*Exercise*: Reproduce the lines of the items below without any change, starting at the line that contains "pose: elev=150.7 azim=119.5" and ending at the line that contains "Dot at: (241, 290)", both included.
# Data supplied start
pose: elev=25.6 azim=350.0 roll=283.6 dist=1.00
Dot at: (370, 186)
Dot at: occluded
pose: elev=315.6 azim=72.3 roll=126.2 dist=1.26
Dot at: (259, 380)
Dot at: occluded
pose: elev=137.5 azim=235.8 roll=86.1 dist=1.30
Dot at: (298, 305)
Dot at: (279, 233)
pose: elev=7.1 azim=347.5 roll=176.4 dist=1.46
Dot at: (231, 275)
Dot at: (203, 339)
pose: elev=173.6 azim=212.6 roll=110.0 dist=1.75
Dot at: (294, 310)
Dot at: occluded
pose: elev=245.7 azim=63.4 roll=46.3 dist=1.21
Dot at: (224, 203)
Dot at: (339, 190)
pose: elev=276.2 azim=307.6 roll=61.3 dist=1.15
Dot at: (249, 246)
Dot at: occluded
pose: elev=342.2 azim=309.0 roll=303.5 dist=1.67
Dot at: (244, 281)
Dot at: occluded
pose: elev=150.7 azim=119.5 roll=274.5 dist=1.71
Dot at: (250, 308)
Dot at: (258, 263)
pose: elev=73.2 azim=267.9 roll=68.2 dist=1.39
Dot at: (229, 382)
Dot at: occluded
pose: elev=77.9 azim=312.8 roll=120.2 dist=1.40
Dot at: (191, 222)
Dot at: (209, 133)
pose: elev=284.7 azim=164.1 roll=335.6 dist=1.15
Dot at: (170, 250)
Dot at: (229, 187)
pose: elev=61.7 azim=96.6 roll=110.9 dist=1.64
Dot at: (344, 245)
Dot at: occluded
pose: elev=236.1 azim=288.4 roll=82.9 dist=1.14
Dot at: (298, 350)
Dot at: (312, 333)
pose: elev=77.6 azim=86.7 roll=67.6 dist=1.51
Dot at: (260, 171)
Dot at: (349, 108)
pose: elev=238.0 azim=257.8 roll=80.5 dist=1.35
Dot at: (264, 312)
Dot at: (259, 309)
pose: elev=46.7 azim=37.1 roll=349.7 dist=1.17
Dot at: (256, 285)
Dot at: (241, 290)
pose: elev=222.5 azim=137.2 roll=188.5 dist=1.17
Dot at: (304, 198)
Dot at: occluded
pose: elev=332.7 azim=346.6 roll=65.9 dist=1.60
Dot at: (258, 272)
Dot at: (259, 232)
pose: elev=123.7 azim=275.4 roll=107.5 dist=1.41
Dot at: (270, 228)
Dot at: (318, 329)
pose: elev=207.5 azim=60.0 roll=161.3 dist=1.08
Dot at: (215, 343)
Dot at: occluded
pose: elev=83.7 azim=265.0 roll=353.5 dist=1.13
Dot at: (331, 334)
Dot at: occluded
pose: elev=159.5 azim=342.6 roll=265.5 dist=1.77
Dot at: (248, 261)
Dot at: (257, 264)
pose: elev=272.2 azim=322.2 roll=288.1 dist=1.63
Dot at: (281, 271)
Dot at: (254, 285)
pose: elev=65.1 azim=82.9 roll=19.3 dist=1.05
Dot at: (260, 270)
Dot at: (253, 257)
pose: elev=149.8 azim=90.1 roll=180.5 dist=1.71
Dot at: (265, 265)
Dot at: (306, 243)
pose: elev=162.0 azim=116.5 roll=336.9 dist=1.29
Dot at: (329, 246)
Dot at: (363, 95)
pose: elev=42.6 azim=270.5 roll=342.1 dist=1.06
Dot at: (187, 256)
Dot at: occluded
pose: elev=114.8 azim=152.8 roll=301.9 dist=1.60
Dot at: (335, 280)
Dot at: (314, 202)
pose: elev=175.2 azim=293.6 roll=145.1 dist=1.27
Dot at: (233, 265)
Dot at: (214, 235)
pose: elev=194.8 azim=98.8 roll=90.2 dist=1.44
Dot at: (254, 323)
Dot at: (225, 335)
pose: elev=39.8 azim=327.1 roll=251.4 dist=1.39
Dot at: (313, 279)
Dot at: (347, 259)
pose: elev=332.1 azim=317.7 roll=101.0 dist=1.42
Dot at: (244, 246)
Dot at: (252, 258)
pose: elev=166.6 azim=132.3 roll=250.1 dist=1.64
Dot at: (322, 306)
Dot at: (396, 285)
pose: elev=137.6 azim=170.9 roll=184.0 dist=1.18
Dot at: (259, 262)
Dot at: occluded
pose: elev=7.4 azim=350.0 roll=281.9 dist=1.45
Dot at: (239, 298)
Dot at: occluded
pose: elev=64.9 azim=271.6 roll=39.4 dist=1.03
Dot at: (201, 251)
# Data supplied end
*Response below*:
pose: elev=150.7 azim=119.5 roll=274.5 dist=1.71
Dot at: (250, 308)
Dot at: (258, 263)
pose: elev=73.2 azim=267.9 roll=68.2 dist=1.39
Dot at: (229, 382)
Dot at: occluded
pose: elev=77.9 azim=312.8 roll=120.2 dist=1.40
Dot at: (191, 222)
Dot at: (209, 133)
pose: elev=284.7 azim=164.1 roll=335.6 dist=1.15
Dot at: (170, 250)
Dot at: (229, 187)
pose: elev=61.7 azim=96.6 roll=110.9 dist=1.64
Dot at: (344, 245)
Dot at: occluded
pose: elev=236.1 azim=288.4 roll=82.9 dist=1.14
Dot at: (298, 350)
Dot at: (312, 333)
pose: elev=77.6 azim=86.7 roll=67.6 dist=1.51
Dot at: (260, 171)
Dot at: (349, 108)
pose: elev=238.0 azim=257.8 roll=80.5 dist=1.35
Dot at: (264, 312)
Dot at: (259, 309)
pose: elev=46.7 azim=37.1 roll=349.7 dist=1.17
Dot at: (256, 285)
Dot at: (241, 290)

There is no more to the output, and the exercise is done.